AIG reported net premium written for international commercial lines of $1.38 billion in the fourth quarter of 2019, an 11.7% decrease compared with the 2018 period. The combined ratio for the business improved to 101.6% in the 2019 quarter compared with 113.6% in the same period in 2018.

For the full year, AIG reported a profit of $3.3 billion, compared with a $6 million loss in 2018. The improvement was largely due to a $1.7 billion reduction in catastrophe losses compared with prior year, improved property/casualty insurance results and a $2.1 billion increase in investment income, the company’s earnings statement said.

Fourth-quarter net catastrophe losses were $411 million compared with $826 million in the same period in 2018, said Peter Zaffino, president and global chief operating officer of AIG, on the earnings call. Typhoon Hagibis, which hit Japan in October, resulted in $233 million in claims for AIG, said Mr. Zaffino. Other significant catastrophe losses included Texas tornadoes and unrest in Chile, he said.

The insurer also saw significant rate increases during the fourth quarter, Mr. Zaffino said.

Many insurers and brokers have reported increased average rates over the past year with rate hikes accelerating over the past few months. In addition, insurers have cut limits offered, particularly in the excess and surplus lines markets.

“During the fourth quarter we continued to see meaningful acceleration of rate increases. It was the strongest quarter of rate increases that we’ve seen over the last decade,” Mr. Zaffino said.

Overall rate increases for AIG’s general insurance business were in the low double-digits for the fourth quarter. Average North America commercial rate hikes ranged from low-double digits to mid-teen percentage increases in the fourth quarter, he said. International commercial insurance rates increased in the low double-digits.

North America admitted excess casualty rate increases “trended in the mid-40% range in the fourth quarter and energy rates increased approximately 35%,” Mr. Zaffino said.

International commercial rate increases were highest in the United Kingdom where D&O rates rose nearly 40% and marine and energy rates increased in the mid-20% range, he said.

Highlighting AIG’s excess and surplus lines unit, Lexington Insurance Co., which has been overhauled over the past couple of years, Mr. Zaffino said, Lexington’s fourth-quarter casualty insurance submission volume increased 86% over the prior year period.

Hardening insurance rates typically result in more business moving from the admitted market to the nonadmitted market as insurers’ drop or cut back on some lines and policyholders search for alternatives.

“We reduced limits on our most volatile accounts by 67% in the fourth quarter … while rates increased 28%,” Mr. Zaffino said.

In Lexington’s property book, fourth-quarter submissions increased 41%, it reduced in-force limits by 19% and rates increased 32%, he said. Average deductibles increased by more than 50% in 2019.

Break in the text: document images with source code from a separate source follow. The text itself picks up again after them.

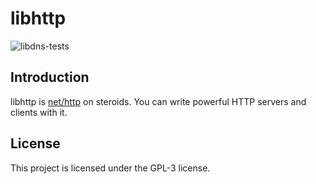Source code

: # libhttp

![libdns-tests](https://github.com/4thel00z/libhttp/workflows/Test/badge.svg)

## Introduction

libhttp is [net/http](https://golang.org/pkg/net/http/) on steroids.
You can write powerful HTTP servers and clients with it.

## License

This project is licensed under the GPL-3 license.
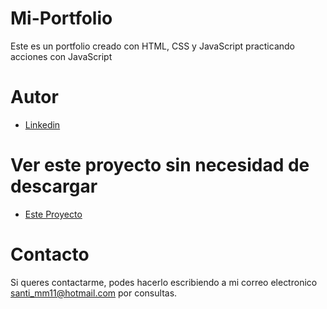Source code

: # Mi-Portfolio

Este es un portfolio creado con HTML, CSS y JavaScript practicando acciones con JavaScript

# Autor

* [Linkedin](https://www.linkedin.com/in/santiago-menendez-453203174/)

# Ver este proyecto sin necesidad de descargar

* [Este Proyecto](https://proyectopersonaltienda.netlify.app)

# Contacto

Si queres contactarme, podes hacerlo escribiendo a mi correo electronico santi_mm11@hotmail.com por consultas.




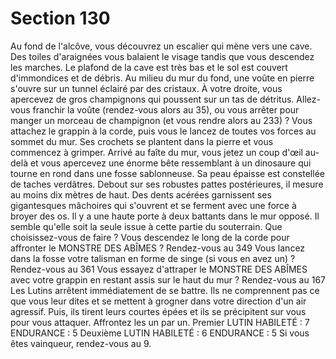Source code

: # Section 130

Au fond de l'alcôve, vous découvrez un escalier qui mène vers une cave. Des toiles
d'araignées vous balaient le visage tandis que vous descendez les marches. Le plafond de
la cave est très bas et le sol est couvert d'immondices et de débris. Au milieu du mur du
fond, une voûte en pierre s'ouvre sur un tunnel éclairé par des cristaux. À votre droite,
vous apercevez de gros champignons qui poussent sur un tas de détritus. Allez-vous
franchir la voûte (rendez-vous alors au 35), ou vous arrêter pour manger un morceau de
champignon (et vous rendre alors au 233) ?
Vous attachez le grappin à la corde, puis vous le lancez de toutes vos forces au sommet
du mur. Ses crochets se plantent dans la pierre et vous commencez à grimper. Arrivé au
faîte du mur, vous jetez un coup d'œil au-delà et vous apercevez une énorme bête
ressemblant à un dinosaure qui tourne en rond dans une fosse sablonneuse. Sa peau
épaisse est constellée de taches verdâtres. Debout sur ses robustes pattes postérieures, il
mesure au moins dix mètres de haut. Des dents acérées garnissent ses gigantesques
mâchoires qui s'ouvrent et se ferment avec une force à broyer des os. Il y a une haute
porte à deux battants dans le mur opposé. Il semble qu'elle soit la seule issue à cette partie
du souterrain. Que choisissez-vous de faire ?
Vous descendez le long de la corde pour affronter le MONSTRE DES ABÎMES ?
Rendez-vous au 349
Vous lancez dans la fosse votre talisman en forme de singe (si vous en avez un) ?
Rendez-vous au 361
Vous essayez d'attraper le MONSTRE DES ABÎMES avec votre grappin en restant assis
sur le haut du mur ?
Rendez-vous au 167
Les Lutins arrêtent immédiatement de se battre. Ils ne comprennent pas ce que vous leur
dites et se mettent à grogner dans votre direction d'un air agressif. Puis, ils tirent leurs
courtes épées et ils se précipitent sur vous pour vous attaquer. Affrontez les un par un.
Premier LUTIN
HABILETÉ : 7 ENDURANCE : 5
Deuxième LUTIN
HABILETÉ : 6 ENDURANCE : 5
Si vous êtes vainqueur, rendez-vous au 9.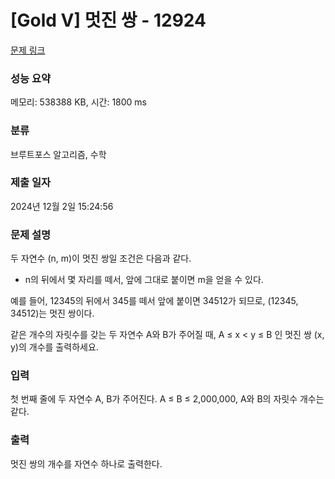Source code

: # [Gold V] 멋진 쌍 - 12924 

[문제 링크](https://www.acmicpc.net/problem/12924) 

### 성능 요약

메모리: 538388 KB, 시간: 1800 ms

### 분류

브루트포스 알고리즘, 수학

### 제출 일자

2024년 12월 2일 15:24:56

### 문제 설명

<p>두 자연수 (n, m)이 멋진 쌍일 조건은 다음과 같다.</p>

<ul>
	<li>n의 뒤에서 몇 자리를 떼서, 앞에 그대로 붙이면 m을 얻을 수 있다.</li>
</ul>

<p>예를 들어, 12345의 뒤에서 345를 떼서 앞에 붙이면 34512가 되므로, (12345, 34512)는 멋진 쌍이다.</p>

<p>같은 개수의 자릿수를 갖는 두 자연수 A와 B가 주어질 때, A ≤ x < y ≤ B 인 멋진 쌍 (x, y)의 개수를 출력하세요.</p>

### 입력 

 <p>첫 번째 줄에 두 자연수 A, B가 주어진다. A ≤ B ≤ 2,000,000, A와 B의 자릿수 개수는 같다.</p>

### 출력 

 <p>멋진 쌍의 개수를 자연수 하나로 출력한다.</p>

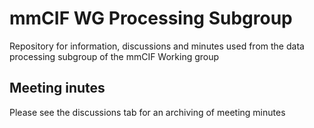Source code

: # mmCIF WG Processing Subgroup
Repository for information, discussions and minutes used from the data processing subgroup of the mmCIF Working group

## Meeting inutes
Please see the discussions tab for an archiving of meeting minutes
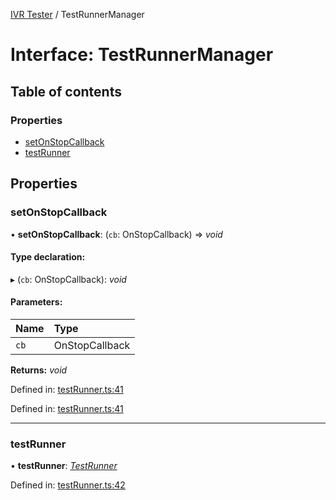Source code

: [IVR Tester](../README.md) / TestRunnerManager

# Interface: TestRunnerManager

## Table of contents

### Properties

- [setOnStopCallback](testrunnermanager.md#setonstopcallback)
- [testRunner](testrunnermanager.md#testrunner)

## Properties

### setOnStopCallback

• **setOnStopCallback**: (`cb`: OnStopCallback) => *void*

#### Type declaration:

▸ (`cb`: OnStopCallback): *void*

#### Parameters:

Name | Type |
:------ | :------ |
`cb` | OnStopCallback |

**Returns:** *void*

Defined in: [testRunner.ts:41](https://github.com/SketchingDev/ivr-tester/blob/92d0740/packages/ivr-tester/src/testRunner.ts#L41)

Defined in: [testRunner.ts:41](https://github.com/SketchingDev/ivr-tester/blob/92d0740/packages/ivr-tester/src/testRunner.ts#L41)

___

### testRunner

• **testRunner**: [*TestRunner*](testrunner.md)

Defined in: [testRunner.ts:42](https://github.com/SketchingDev/ivr-tester/blob/92d0740/packages/ivr-tester/src/testRunner.ts#L42)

AIG has also repositioned its North American retail property insurance portfolio, Mr. Zaffino said. AIG reduced in-force limits by 17% in the fourth quarter and increased average deductibles by 21%. Average rate increases were in excess of 40% in the fourth quarter, he said.

“We have dramatically changed this portfolio and in 2020 we expect to see further improvements in derisking as long-term agreements roll off,” Mr. Zaffino.

In North America financial lines, D&O rates increased 35% in the fourth quarter, he said. AIG reduced primary D&O aggregate limits by 40% in the fourth quarter. In addition, it cut the number of policies with lead layers over $10 million by 50% in the fourth quarter, he said.

In addition to reunderwriting its books of business, AIG expects to accelerate operational changes through its so-called AIG 200 program, which it announced last year.

“This is not about Band-Aids or temporary fixes that simply kick the can down the road, this work will address underlying problems and position us for long-term sustainability,” Mr. Duperreault said on the call.

Mr. Zaffino, who leads the initiative, said the company has targeted 10 core operational programs it will begin to execute in 2020 and it expects to invest $1.3 billion in the programs over the next three years.

The programs include building a standard commercial underwriting platform and overhauling digital workflow in its Japanese business.